::: ÜBUNGSTEXT :::
Auch die etablierten Anbieter der Marktforschungsbranche stehen vor einem Umbruch: Neue digitale Wettbewerber, die Verschmelzung von Analyse und Operations bei den Auftraggebern, die Konkurrenz durch Big Data & Co. haben die Branche schon jetzt in eine Verteidigungsposition gebracht. Interviewer wie auch Befragte können schummeln - live gemessene Verhaltensdaten lügen nicht! Ein Vertrauensverlust ist das letzte, was die Branche – und besonders die Anbieter von CATI und F2F - in dieser Situation gebrauchen kann. Handeln ist also gefragt.
- Bei den Verbänden: Sind die Richtlinien streng genug? Werden neue Mitglieder ausreichend geprüft und gemeldete Verstöße konsequent genug geahndet?
- Bei den Auftraggebern: Wie steht es um die Auswahl und Kontrolle der Auftragnehmer? Und: Sind die eigenen Vorgaben überhaupt realistisch umsetzbar? Das betrifft nicht nur das Budget, sondern auch die Frage, ob das angestrebte Forschungsziel nicht auch mit weniger rigiden Quoten, kürzeren Interviews et cetera zu erreichen ist. Mehr Realismus, weniger Wunschdenken ist gefragt.
- Bei den durchführenden Feldinstituten: Konsequente Kontrollen, oder - sofern gegeben - noch bessere Kommunikation der qualitätssichernden Maßnahmen. Und vor allem: Mehr Rückgrat, wenn es um die Hinterfragung unrealistischer Erwartungen und um die Durchsetzung erträglicher Preise geht.
In letzterem Sinne könnte der Skandal auch zum reinigenden Gewitter für die Branche werden und die Aufmerksamkeit wieder auf das richten, worauf es wirklich ankommt: Zuverlässige, belastbare Ergebnisse als Basis unternehmerischer Entscheidungen oder der öffentlichen Meinungsbildung. Und die sind allemal ihren Preis und das Vertrauen von Kunden und Bevölkerung wert!
::: VORLIEGENDE EINTRÄGE :::
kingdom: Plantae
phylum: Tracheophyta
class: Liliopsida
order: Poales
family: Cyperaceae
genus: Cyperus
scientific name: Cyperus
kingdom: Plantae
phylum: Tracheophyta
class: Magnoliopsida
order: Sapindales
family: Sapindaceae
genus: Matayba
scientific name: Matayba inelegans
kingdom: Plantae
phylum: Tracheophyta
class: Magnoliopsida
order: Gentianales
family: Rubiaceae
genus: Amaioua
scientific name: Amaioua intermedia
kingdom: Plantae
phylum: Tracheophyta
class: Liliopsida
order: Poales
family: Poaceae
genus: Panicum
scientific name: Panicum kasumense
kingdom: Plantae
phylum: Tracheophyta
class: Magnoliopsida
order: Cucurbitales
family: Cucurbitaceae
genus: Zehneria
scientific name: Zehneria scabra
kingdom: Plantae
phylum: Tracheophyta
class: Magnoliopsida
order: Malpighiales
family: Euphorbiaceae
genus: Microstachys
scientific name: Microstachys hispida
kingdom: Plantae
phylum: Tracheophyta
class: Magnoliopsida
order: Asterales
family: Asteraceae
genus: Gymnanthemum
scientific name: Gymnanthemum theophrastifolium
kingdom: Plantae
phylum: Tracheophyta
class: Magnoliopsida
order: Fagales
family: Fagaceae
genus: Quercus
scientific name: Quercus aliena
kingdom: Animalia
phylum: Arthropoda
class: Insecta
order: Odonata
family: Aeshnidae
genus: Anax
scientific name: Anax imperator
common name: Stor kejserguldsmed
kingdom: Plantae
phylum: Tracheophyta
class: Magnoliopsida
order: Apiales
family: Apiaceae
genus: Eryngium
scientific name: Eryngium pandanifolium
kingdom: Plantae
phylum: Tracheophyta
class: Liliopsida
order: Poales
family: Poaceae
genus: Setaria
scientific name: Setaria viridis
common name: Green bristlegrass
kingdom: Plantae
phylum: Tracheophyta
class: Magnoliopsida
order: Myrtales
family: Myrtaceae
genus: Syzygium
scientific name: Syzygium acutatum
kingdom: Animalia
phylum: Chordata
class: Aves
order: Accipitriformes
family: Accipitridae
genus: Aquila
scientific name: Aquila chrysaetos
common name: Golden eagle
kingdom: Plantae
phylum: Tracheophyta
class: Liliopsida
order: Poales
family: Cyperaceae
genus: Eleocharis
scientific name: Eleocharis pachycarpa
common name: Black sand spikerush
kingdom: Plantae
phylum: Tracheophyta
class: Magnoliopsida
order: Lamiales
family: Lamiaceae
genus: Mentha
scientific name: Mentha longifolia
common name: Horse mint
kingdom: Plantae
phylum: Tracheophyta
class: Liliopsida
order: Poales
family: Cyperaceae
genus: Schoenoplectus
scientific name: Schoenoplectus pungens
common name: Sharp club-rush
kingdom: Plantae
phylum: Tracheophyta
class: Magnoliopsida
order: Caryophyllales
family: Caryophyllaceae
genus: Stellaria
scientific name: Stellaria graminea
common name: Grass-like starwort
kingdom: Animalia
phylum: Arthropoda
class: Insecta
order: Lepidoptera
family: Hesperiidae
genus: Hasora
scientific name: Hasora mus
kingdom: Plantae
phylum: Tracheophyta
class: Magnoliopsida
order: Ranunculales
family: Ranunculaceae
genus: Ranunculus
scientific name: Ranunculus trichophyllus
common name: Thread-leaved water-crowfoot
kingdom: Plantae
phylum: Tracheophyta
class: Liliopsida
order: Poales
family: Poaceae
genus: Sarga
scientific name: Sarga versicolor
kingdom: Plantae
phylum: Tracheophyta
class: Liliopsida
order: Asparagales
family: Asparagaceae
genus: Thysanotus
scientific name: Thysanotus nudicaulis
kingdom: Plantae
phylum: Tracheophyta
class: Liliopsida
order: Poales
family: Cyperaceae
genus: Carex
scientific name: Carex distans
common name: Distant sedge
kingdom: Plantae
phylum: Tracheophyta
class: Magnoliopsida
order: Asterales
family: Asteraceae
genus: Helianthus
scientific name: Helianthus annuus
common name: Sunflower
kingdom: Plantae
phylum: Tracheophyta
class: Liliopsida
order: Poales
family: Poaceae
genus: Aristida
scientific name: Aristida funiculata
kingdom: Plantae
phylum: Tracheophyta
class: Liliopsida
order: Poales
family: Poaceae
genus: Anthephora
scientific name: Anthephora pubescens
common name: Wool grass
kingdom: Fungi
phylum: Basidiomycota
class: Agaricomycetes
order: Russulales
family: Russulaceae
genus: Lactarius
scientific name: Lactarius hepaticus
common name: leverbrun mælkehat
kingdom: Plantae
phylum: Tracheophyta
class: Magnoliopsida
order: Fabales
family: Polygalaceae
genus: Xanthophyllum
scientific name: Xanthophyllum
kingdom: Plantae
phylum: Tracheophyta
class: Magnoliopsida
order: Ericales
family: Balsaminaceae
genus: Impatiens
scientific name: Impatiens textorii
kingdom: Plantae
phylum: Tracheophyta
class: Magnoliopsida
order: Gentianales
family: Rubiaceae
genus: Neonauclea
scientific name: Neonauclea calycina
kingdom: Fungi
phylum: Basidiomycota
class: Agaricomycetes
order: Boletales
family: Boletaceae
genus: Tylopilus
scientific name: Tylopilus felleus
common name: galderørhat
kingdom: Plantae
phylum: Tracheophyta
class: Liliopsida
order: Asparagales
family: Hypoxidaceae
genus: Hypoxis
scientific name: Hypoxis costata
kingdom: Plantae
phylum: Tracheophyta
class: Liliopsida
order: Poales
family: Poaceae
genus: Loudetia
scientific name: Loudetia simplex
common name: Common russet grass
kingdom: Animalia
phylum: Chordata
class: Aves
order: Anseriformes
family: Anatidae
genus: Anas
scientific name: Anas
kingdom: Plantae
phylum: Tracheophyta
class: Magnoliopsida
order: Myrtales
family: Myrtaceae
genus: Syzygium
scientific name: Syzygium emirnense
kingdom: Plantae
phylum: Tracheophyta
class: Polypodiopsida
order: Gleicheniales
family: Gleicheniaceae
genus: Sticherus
:::
▶ _AUFGABE A_:
Beantworte die folgenden Fragen anhand des Übungstexts.
(i) Welche drei Entwicklungen haben die Branche in eine Verteidigungsposition gebracht?
(ii) Was ist bei den Auftraggebern statt Wunschdenken gefragt?
(iii) Wofür sollen zuverlässige, belastbare Ergebnisse die Basis bilden?
▶ _AUFGABE B_: Zähle alle Stellen auf, bei denen der Übungstext Handlungsbedarf sieht.

▶ _ANTWORT A_:
(i) Neue digitale Wettbewerber, die Verschmelzung von Analyse und Operations bei den Auftraggebern und die Konkurrenz durch Big Data & Co.
(ii) Mehr Realismus.
(iii) Für unternehmerische Entscheidungen oder die öffentliche Meinungsbildung.

▶ _ANTWORT B_:
- Verbände
- Auftraggeber
- durchführende Feldinstitute